Tostig had been thrown out of his lands in Northumbria by Earls Morcar and Edwin, brothers-in-law to the new king, and had sought a traitorous alliance with Harald Hardrada (Harald the Ruthless), king of Norway.
Harald and Tostig’s combined force of 12,000 or so was landed from a fleet of 300 ships at Ricall, about ten miles from York . Morcar and Edwin, doubting that Harold Godwineson would come to their aid, and believing that if he did he was many days off, decided to attack the invaders even though they were significantly outnumbered. The armies met on 20th September 1066.
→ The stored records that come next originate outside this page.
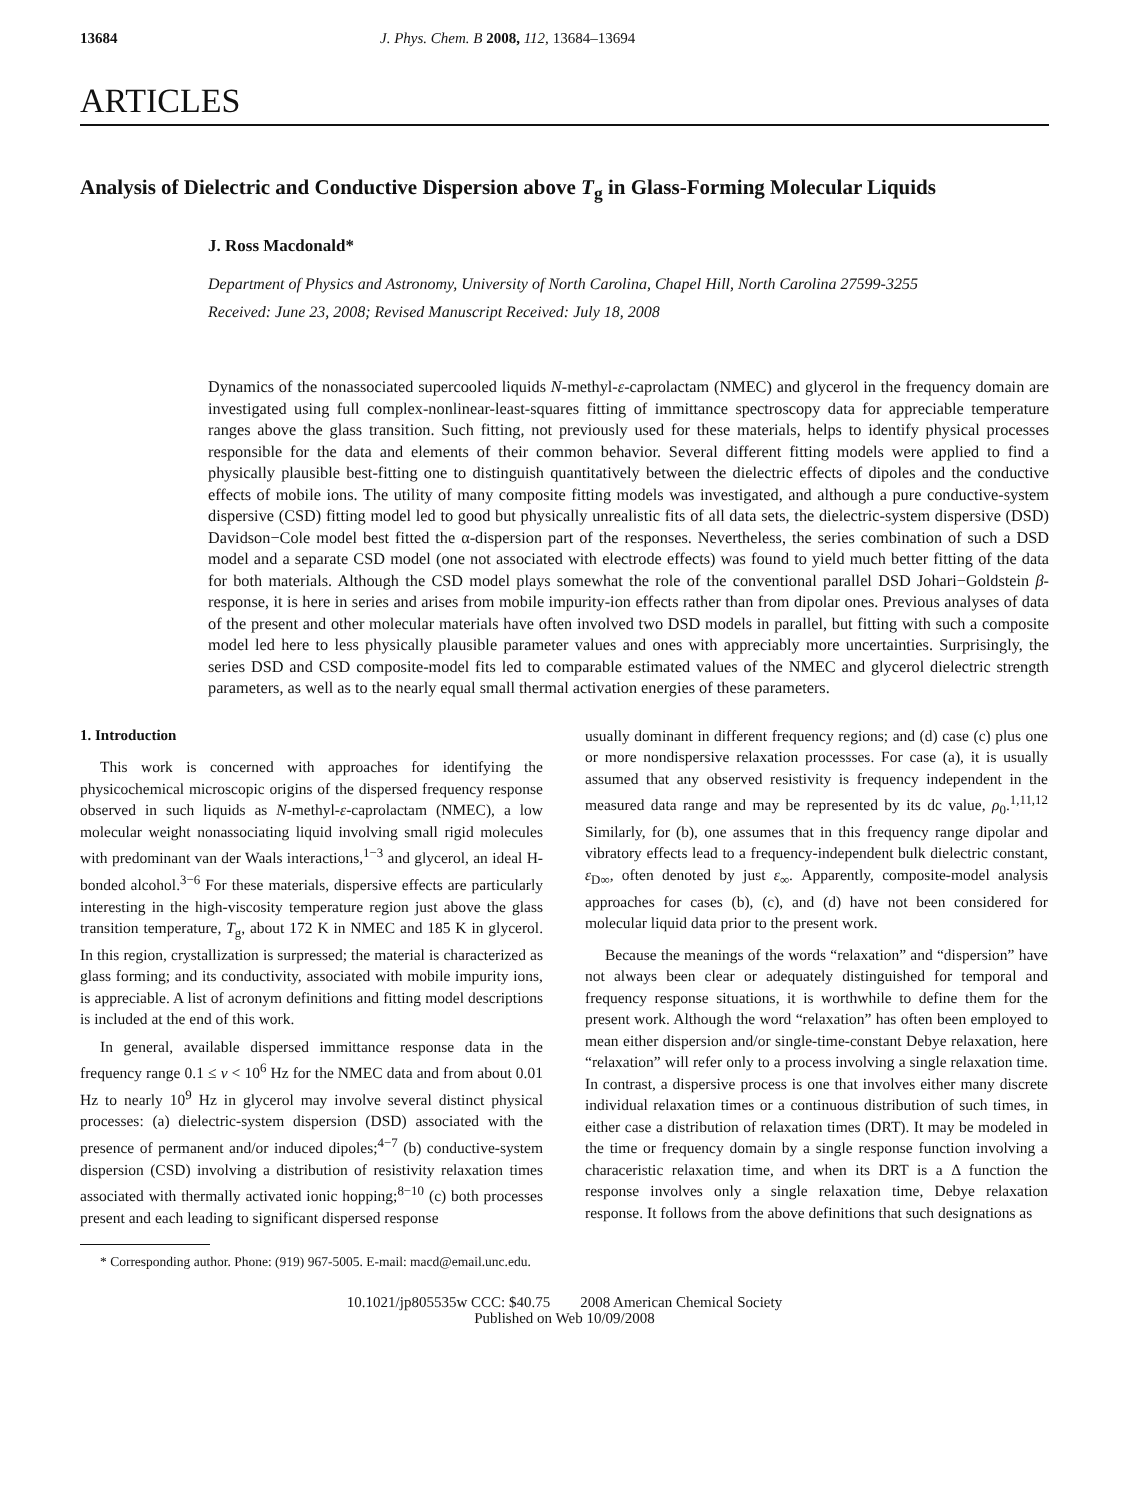13684 J. Phys. Chem. B 2008, 112, 13684–13694
ARTICLES
Analysis of Dielectric and Conductive Dispersion above T<sub>g</sub> in Glass-Forming Molecular Liquids
J. Ross Macdonald*
Department of Physics and Astronomy, University of North Carolina, Chapel Hill, North Carolina 27599-3255
Received: June 23, 2008; Revised Manuscript Received: July 18, 2008
Dynamics of the nonassociated supercooled liquids N-methyl-ε-caprolactam (NMEC) and glycerol in the frequency domain are investigated using full complex-nonlinear-least-squares fitting of immittance spectroscopy data for appreciable temperature ranges above the glass transition. Such fitting, not previously used for these materials, helps to identify physical processes responsible for the data and elements of their common behavior. Several different fitting models were applied to find a physically plausible best-fitting one to distinguish quantitatively between the dielectric effects of dipoles and the conductive effects of mobile ions. The utility of many composite fitting models was investigated, and although a pure conductive-system dispersive (CSD) fitting model led to good but physically unrealistic fits of all data sets, the dielectric-system dispersive (DSD) Davidson−Cole model best fitted the α-dispersion part of the responses. Nevertheless, the series combination of such a DSD model and a separate CSD model (one not associated with electrode effects) was found to yield much better fitting of the data for both materials. Although the CSD model plays somewhat the role of the conventional parallel DSD Johari−Goldstein β-response, it is here in series and arises from mobile impurity-ion effects rather than from dipolar ones. Previous analyses of data of the present and other molecular materials have often involved two DSD models in parallel, but fitting with such a composite model led here to less physically plausible parameter values and ones with appreciably more uncertainties. Surprisingly, the series DSD and CSD composite-model fits led to comparable estimated values of the NMEC and glycerol dielectric strength parameters, as well as to the nearly equal small thermal activation energies of these parameters.
1. Introduction
This work is concerned with approaches for identifying the physicochemical microscopic origins of the dispersed frequency response observed in such liquids as N-methyl-ε-caprolactam (NMEC), a low molecular weight nonassociating liquid involving small rigid molecules with predominant van der Waals interactions,<sup>1−3</sup> and glycerol, an ideal H-bonded alcohol.<sup>3−6</sup> For these materials, dispersive effects are particularly interesting in the high-viscosity temperature region just above the glass transition temperature, T<sub>g</sub>, about 172 K in NMEC and 185 K in glycerol. In this region, crystallization is surpressed; the material is characterized as glass forming; and its conductivity, associated with mobile impurity ions, is appreciable. A list of acronym definitions and fitting model descriptions is included at the end of this work.
In general, available dispersed immittance response data in the frequency range 0.1 ≤ ν < 10<sup>6</sup> Hz for the NMEC data and from about 0.01 Hz to nearly 10<sup>9</sup> Hz in glycerol may involve several distinct physical processes: (a) dielectric-system dispersion (DSD) associated with the presence of permanent and/or induced dipoles;<sup>4−7</sup> (b) conductive-system dispersion (CSD) involving a distribution of resistivity relaxation times associated with thermally activated ionic hopping;<sup>8−10</sup> (c) both processes present and each leading to significant dispersed response
* Corresponding author. Phone: (919) 967-5005. E-mail: macd@email.unc.edu.
usually dominant in different frequency regions; and (d) case (c) plus one or more nondispersive relaxation processses. For case (a), it is usually assumed that any observed resistivity is frequency independent in the measured data range and may be represented by its dc value, ρ<sub>0</sub>.<sup>1,11,12</sup> Similarly, for (b), one assumes that in this frequency range dipolar and vibratory effects lead to a frequency-independent bulk dielectric constant, ε<sub>D∞</sub>, often denoted by just ε<sub>∞</sub>. Apparently, composite-model analysis approaches for cases (b), (c), and (d) have not been considered for molecular liquid data prior to the present work.
Because the meanings of the words “relaxation” and “dispersion” have not always been clear or adequately distinguished for temporal and frequency response situations, it is worthwhile to define them for the present work. Although the word “relaxation” has often been employed to mean either dispersion and/or single-time-constant Debye relaxation, here “relaxation” will refer only to a process involving a single relaxation time. In contrast, a dispersive process is one that involves either many discrete individual relaxation times or a continuous distribution of such times, in either case a distribution of relaxation times (DRT). It may be modeled in the time or frequency domain by a single response function involving a characeristic relaxation time, and when its DRT is a Δ function the response involves only a single relaxation time, Debye relaxation response. It follows from the above definitions that such designations as
10.1021/jp805535w CCC: $40.75 2008 American Chemical Society
Published on Web 10/09/2008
The battlefield at Fulford Gate, just outside York, was delineated by the Ouse to one side, and dangerous swampland the other. Hardrada and his strongest fighters were on the invader left-flank, Tostig with a weaker force on the right, the invading army all behind a stream or ditch to offer defensive protection. Leaving Tostig with an evidently weaker division may have been a trap, and if it was the Earls fell for it, charging the traitor and leaving a weakened position exploited by Hardrada.
The battle lasted many hours, but numbers told, and the English were eventually put to flight, hundreds drowning in the ditch they had fought across before Hardrada’s counter-thrust stopped their advance.
York was taken by the invaders, but just five days later they were to be surprised by the arrival of King Harold Godwineson’s army, force-marched from London , defeating Hardrada and Tostig in a major victory at Stamford Bridge .
Fulford Gate drastically weakened King Harold’s northern forces, whose defeat meant his own men had first to fight Hardrada’s army with little local reinforcement, and then return exhausted to confront William ’s invasion force in the south. The rest is, as they say, history.